Dataset entries
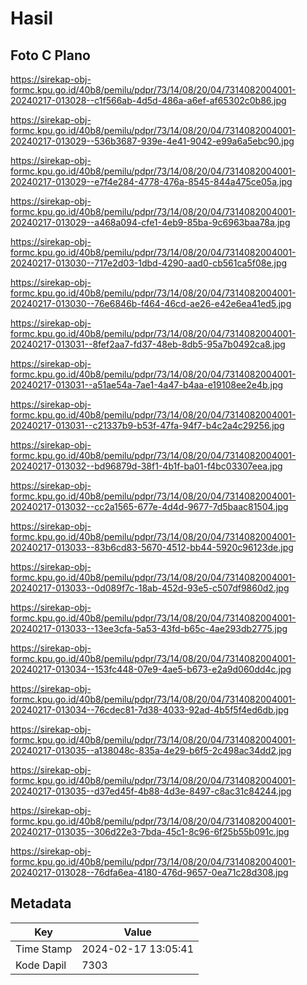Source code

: # Hasil

## Foto C Plano

https://sirekap-obj-formc.kpu.go.id/40b8/pemilu/pdpr/73/14/08/20/04/7314082004001-20240217-013028--c1f566ab-4d5d-486a-a6ef-af65302c0b86.jpg

https://sirekap-obj-formc.kpu.go.id/40b8/pemilu/pdpr/73/14/08/20/04/7314082004001-20240217-013029--536b3687-939e-4e41-9042-e99a6a5ebc90.jpg

https://sirekap-obj-formc.kpu.go.id/40b8/pemilu/pdpr/73/14/08/20/04/7314082004001-20240217-013029--e7f4e284-4778-476a-8545-844a475ce05a.jpg

https://sirekap-obj-formc.kpu.go.id/40b8/pemilu/pdpr/73/14/08/20/04/7314082004001-20240217-013029--a468a094-cfe1-4eb9-85ba-9c6963baa78a.jpg

https://sirekap-obj-formc.kpu.go.id/40b8/pemilu/pdpr/73/14/08/20/04/7314082004001-20240217-013030--717e2d03-1dbd-4290-aad0-cb561ca5f08e.jpg

https://sirekap-obj-formc.kpu.go.id/40b8/pemilu/pdpr/73/14/08/20/04/7314082004001-20240217-013030--76e6846b-f464-46cd-ae26-e42e6ea41ed5.jpg

https://sirekap-obj-formc.kpu.go.id/40b8/pemilu/pdpr/73/14/08/20/04/7314082004001-20240217-013031--8fef2aa7-fd37-48eb-8db5-95a7b0492ca8.jpg

https://sirekap-obj-formc.kpu.go.id/40b8/pemilu/pdpr/73/14/08/20/04/7314082004001-20240217-013031--a51ae54a-7ae1-4a47-b4aa-e19108ee2e4b.jpg

https://sirekap-obj-formc.kpu.go.id/40b8/pemilu/pdpr/73/14/08/20/04/7314082004001-20240217-013031--c21337b9-b53f-47fa-94f7-b4c2a4c29256.jpg

https://sirekap-obj-formc.kpu.go.id/40b8/pemilu/pdpr/73/14/08/20/04/7314082004001-20240217-013032--bd96879d-38f1-4b1f-ba01-f4bc03307eea.jpg

https://sirekap-obj-formc.kpu.go.id/40b8/pemilu/pdpr/73/14/08/20/04/7314082004001-20240217-013032--cc2a1565-677e-4d4d-9677-7d5baac81504.jpg

https://sirekap-obj-formc.kpu.go.id/40b8/pemilu/pdpr/73/14/08/20/04/7314082004001-20240217-013033--83b6cd83-5670-4512-bb44-5920c96123de.jpg

https://sirekap-obj-formc.kpu.go.id/40b8/pemilu/pdpr/73/14/08/20/04/7314082004001-20240217-013033--0d089f7c-18ab-452d-93e5-c507df9860d2.jpg

https://sirekap-obj-formc.kpu.go.id/40b8/pemilu/pdpr/73/14/08/20/04/7314082004001-20240217-013033--13ee3cfa-5a53-43fd-b65c-4ae293db2775.jpg

https://sirekap-obj-formc.kpu.go.id/40b8/pemilu/pdpr/73/14/08/20/04/7314082004001-20240217-013034--153fc448-07e9-4ae5-b673-e2a9d060dd4c.jpg

https://sirekap-obj-formc.kpu.go.id/40b8/pemilu/pdpr/73/14/08/20/04/7314082004001-20240217-013034--76cdec81-7d38-4033-92ad-4b5f5f4ed6db.jpg

https://sirekap-obj-formc.kpu.go.id/40b8/pemilu/pdpr/73/14/08/20/04/7314082004001-20240217-013035--a138048c-835a-4e29-b6f5-2c498ac34dd2.jpg

https://sirekap-obj-formc.kpu.go.id/40b8/pemilu/pdpr/73/14/08/20/04/7314082004001-20240217-013035--d37ed45f-4b88-4d3e-8497-c8ac31c84244.jpg

https://sirekap-obj-formc.kpu.go.id/40b8/pemilu/pdpr/73/14/08/20/04/7314082004001-20240217-013035--306d22e3-7bda-45c1-8c96-6f25b55b091c.jpg

https://sirekap-obj-formc.kpu.go.id/40b8/pemilu/pdpr/73/14/08/20/04/7314082004001-20240217-013028--76dfa6ea-4180-476d-9657-0ea71c28d308.jpg


## Metadata

| Key        | Value               |
| ---------- | ------------------- |
| Time Stamp | 2024-02-17 13:05:41 |
| Kode Dapil | 7303                |



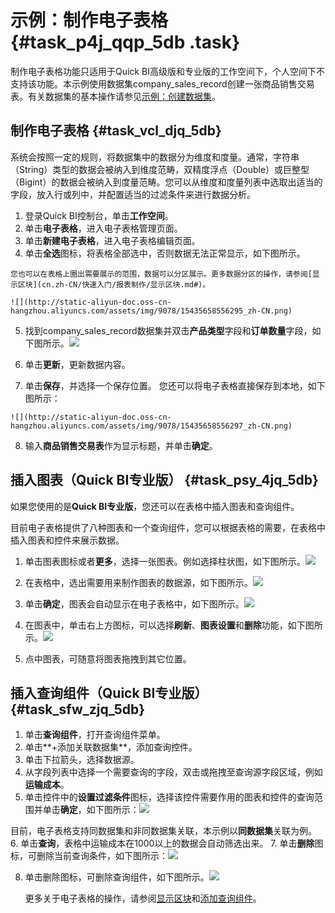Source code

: # 示例：制作电子表格 {#task_p4j_qqp_5db .task}

制作电子表格功能只适用于Quick BI高级版和专业版的工作空间下，个人空间下不支持该功能。本示例使用数据集company\_sales\_record创建一张商品销售交易表。有关数据集的基本操作请参见[示例：创建数据集](cn.zh-CN/快速入门/示例：创建数据集.md#)。

## 制作电子表格 {#task_vcl_djq_5db}

系统会按照一定的规则，将数据集中的数据分为维度和度量。通常，字符串（String）类型的数据会被纳入到维度范畴，双精度浮点（Double）或巨整型（Bigint）的数据会被纳入到度量范畴。您可以从维度和度量列表中选取出适当的字段，放入行或列中，并配置适当的过滤条件来进行数据分析。

1.  登录Quick BI控制台，单击**工作空间**。 
2.  单击**电子表格**，进入电子表格管理页面。 
3.   单击**新建电子表格**，进入电子表格编辑页面。 
4.   单击**全选**图标，将表格全部选中，否则数据无法正常显示，如下图所示。 

    您也可以在表格上圈出需要展示的范围，数据可以分区展示。更多数据分区的操作，请参阅[显示区块](cn.zh-CN/快速入门/报表制作/显示区块.md#)。

    ![](http://static-aliyun-doc.oss-cn-hangzhou.aliyuncs.com/assets/img/9078/15435658556295_zh-CN.png)

5.  找到company\_sales\_record数据集并双击**产品类型**字段和**订单数量**字段，如下图所示。![](http://static-aliyun-doc.oss-cn-hangzhou.aliyuncs.com/assets/img/9078/15435658556296_zh-CN.png)

 
6.   单击**更新**，更新数据内容。 
7.   单击**保存**，并选择一个保存位置。 您还可以将电子表格直接保存到本地，如下图所示：

    ![](http://static-aliyun-doc.oss-cn-hangzhou.aliyuncs.com/assets/img/9078/15435658556297_zh-CN.png)

8.  输入**商品销售交易表**作为显示标题，并单击**确定**。 

## 插入图表（Quick BI专业版） {#task_psy_4jq_5db}

如果您使用的是**Quick BI专业版**，您还可以在表格中插入图表和查询组件。

目前电子表格提供了八种图表和一个查询组件，您可以根据表格的需要，在表格中插入图表和控件来展示数据。

1.  单击图表图标或者**更多**，选择一张图表。例如选择柱状图，如下图所示。![](http://static-aliyun-doc.oss-cn-hangzhou.aliyuncs.com/assets/img/9078/15435658556298_zh-CN.png)

 
2.  在表格中，选出需要用来制作图表的数据源，如下图所示。![](http://static-aliyun-doc.oss-cn-hangzhou.aliyuncs.com/assets/img/9078/15435658566299_zh-CN.png)

 
3.  单击**确定**，图表会自动显示在电子表格中，如下图所示。![](http://static-aliyun-doc.oss-cn-hangzhou.aliyuncs.com/assets/img/9078/15435658566300_zh-CN.png)

 
4.  在图表中，单击右上方图标，可以选择**刷新**、**图表设置**和**删除**功能，如下图所示。![](http://static-aliyun-doc.oss-cn-hangzhou.aliyuncs.com/assets/img/9078/15435658566301_zh-CN.png)

 
5.   点中图表，可随意将图表拖拽到其它位置。 

## 插入查询组件（Quick BI专业版） {#task_sfw_zjq_5db}

1.  单击**查询组件**，打开查询组件菜单。 
2.  单击**+添加关联数据集**，添加查询控件。 
3.   单击下拉箭头，选择数据源。 
4.  从字段列表中选择一个需要查询的字段，双击或拖拽至查询源字段区域，例如**运输成本**。 
5.   单击控件中的**设置过滤条件**图标，选择该控件需要作用的图表和控件的查询范围并单击**确定**，如下图所示：![](http://static-aliyun-doc.oss-cn-hangzhou.aliyuncs.com/assets/img/9078/154356585611445_zh-CN.png)

 目前，电子表格支持同数据集和非同数据集关联，本示例以**同数据集**关联为例。
6.   单击**查询**，表格中运输成本在1000以上的数据会自动筛选出来。 
7.  单击**删除**图标，可删除当前查询条件，如下图所示：![](http://static-aliyun-doc.oss-cn-hangzhou.aliyuncs.com/assets/img/9078/154356585611452_zh-CN.png)

 
8.  单击删除图标，可删除查询组件，如下图所示。![](http://static-aliyun-doc.oss-cn-hangzhou.aliyuncs.com/assets/img/9078/154356585611453_zh-CN.png)

 

    更多关于电子表格的操作，请参阅[显示区块](cn.zh-CN/快速入门/报表制作/显示区块.md#)和[添加查询组件](cn.zh-CN/快速入门/报表制作/添加查询组件.md#)。



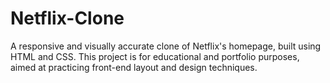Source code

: # Netflix-Clone
A responsive and visually accurate clone of Netflix's homepage, built using HTML and CSS. This project is for educational and portfolio purposes, aimed at practicing front-end layout and design techniques.

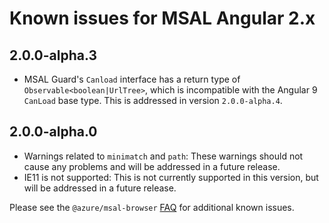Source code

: # Known issues for MSAL Angular 2.x

## 2.0.0-alpha.3
* MSAL Guard's `Canload` interface has a return type of `Observable<boolean|UrlTree>`, which is incompatible with the Angular 9 `CanLoad` base type. This is addressed in version `2.0.0-alpha.4`.

## 2.0.0-alpha.0
* Warnings related to `minimatch` and `path`: These warnings should not cause any problems and will be addressed in a future release.
* IE11 is not supported: This is not currently supported in this version, but will be addressed in a future release.

Please see the `@azure/msal-browser` [FAQ](https://github.com/AzureAD/microsoft-authentication-library-for-js/blob/dev/lib/msal-browser/FAQ.md#why-is-there-no-access-token-returned-from-acquiretokensilent) for additional known issues.
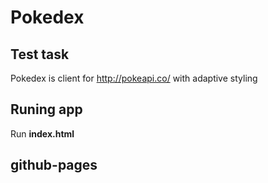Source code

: # Pokedex
## Test task
Pokedex is client for http://pokeapi.co/ with adaptive styling

## Runing app 
Run **index.html**

## github-pages


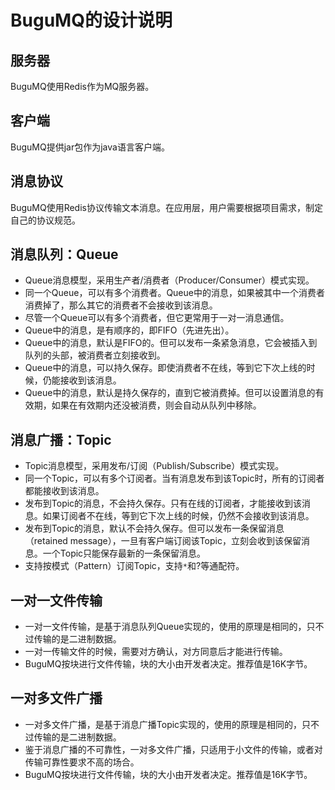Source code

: # BuguMQ的设计说明 #

## 服务器 ##

BuguMQ使用Redis作为MQ服务器。

## 客户端 ##

BuguMQ提供jar包作为java语言客户端。

## 消息协议 ##
BuguMQ使用Redis协议传输文本消息。在应用层，用户需要根据项目需求，制定自己的协议规范。

## 消息队列：Queue ##
  * Queue消息模型，采用生产者/消费者（Producer/Consumer）模式实现。
  * 同一个Queue，可以有多个消费者。Queue中的消息，如果被其中一个消费者消费掉了，那么其它的消费者不会接收到该消息。
  * 尽管一个Queue可以有多个消费者，但它更常用于一对一消息通信。
  * Queue中的消息，是有顺序的，即FIFO（先进先出）。
  * Queue中的消息，默认是FIFO的。但可以发布一条紧急消息，它会被插入到队列的头部，被消费者立刻接收到。
  * Queue中的消息，可以持久保存。即使消费者不在线，等到它下次上线的时候，仍能接收到该消息。
  * Queue中的消息，默认是持久保存的，直到它被消费掉。但可以设置消息的有效期，如果在有效期内还没被消费，则会自动从队列中移除。


## 消息广播：Topic ##
  * Topic消息模型，采用发布/订阅（Publish/Subscribe）模式实现。
  * 同一个Topic，可以有多个订阅者。当有消息发布到该Topic时，所有的订阅者都能接收到该消息。
  * 发布到Topic的消息，不会持久保存。只有在线的订阅者，才能接收到该消息。如果订阅者不在线，等到它下次上线的时候，仍然不会接收到该消息。
  * 发布到Topic的消息，默认不会持久保存。但可以发布一条保留消息（retained message），一旦有客户端订阅该Topic，立刻会收到该保留消息。一个Topic只能保存最新的一条保留消息。
  * 支持按模式（Pattern）订阅Topic，支持`*`和?等通配符。

## 一对一文件传输 ##
  * 一对一文件传输，是基于消息队列Queue实现的，使用的原理是相同的，只不过传输的是二进制数据。
  * 一对一传输文件的时候，需要对方确认，对方同意后才能进行传输。
  * BuguMQ按块进行文件传输，块的大小由开发者决定。推荐值是16K字节。

## 一对多文件广播 ##
  * 一对多文件广播，是基于消息广播Topic实现的，使用的原理是相同的，只不过传输的是二进制数据。
  * 鉴于消息广播的不可靠性，一对多文件广播，只适用于小文件的传输，或者对传输可靠性要求不高的场合。
  * BuguMQ按块进行文件传输，块的大小由开发者决定。推荐值是16K字节。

* **What is being asked**:
Reproduce everything from the line containing "## 2.0.0-alpha.3" down to the line containing "BuguMQ使用Redis协", both of those lines included, without altering a character. Leave the pictures out.

* **Response for this exercise**:
## 2.0.0-alpha.3
* MSAL Guard's `Canload` interface has a return type of `Observable<boolean|UrlTree>`, which is incompatible with the Angular 9 `CanLoad` base type. This is addressed in version `2.0.0-alpha.4`.

## 2.0.0-alpha.0
* Warnings related to `minimatch` and `path`: These warnings should not cause any problems and will be addressed in a future release.
* IE11 is not supported: This is not currently supported in this version, but will be addressed in a future release.

Please see the `@azure/msal-browser` [FAQ](https://github.com/AzureAD/microsoft-authentication-library-for-js/blob/dev/lib/msal-browser/FAQ.md#why-is-there-no-access-token-returned-from-acquiretokensilent) for additional known issues.
Source code

: # Pokedex
## Test task
Pokedex is client for http://pokeapi.co/ with adaptive styling

## Runing app 
Run **index.html**

## github-pages


Source code

: # BuguMQ的设计说明 #

## 服务器 ##

BuguMQ使用Redis作为MQ服务器。

## 客户端 ##

BuguMQ提供jar包作为java语言客户端。

## 消息协议 ##
BuguMQ使用Redis协议传输文本消息。在应用层，用户需要根据项目需求，制定自己的协议规范。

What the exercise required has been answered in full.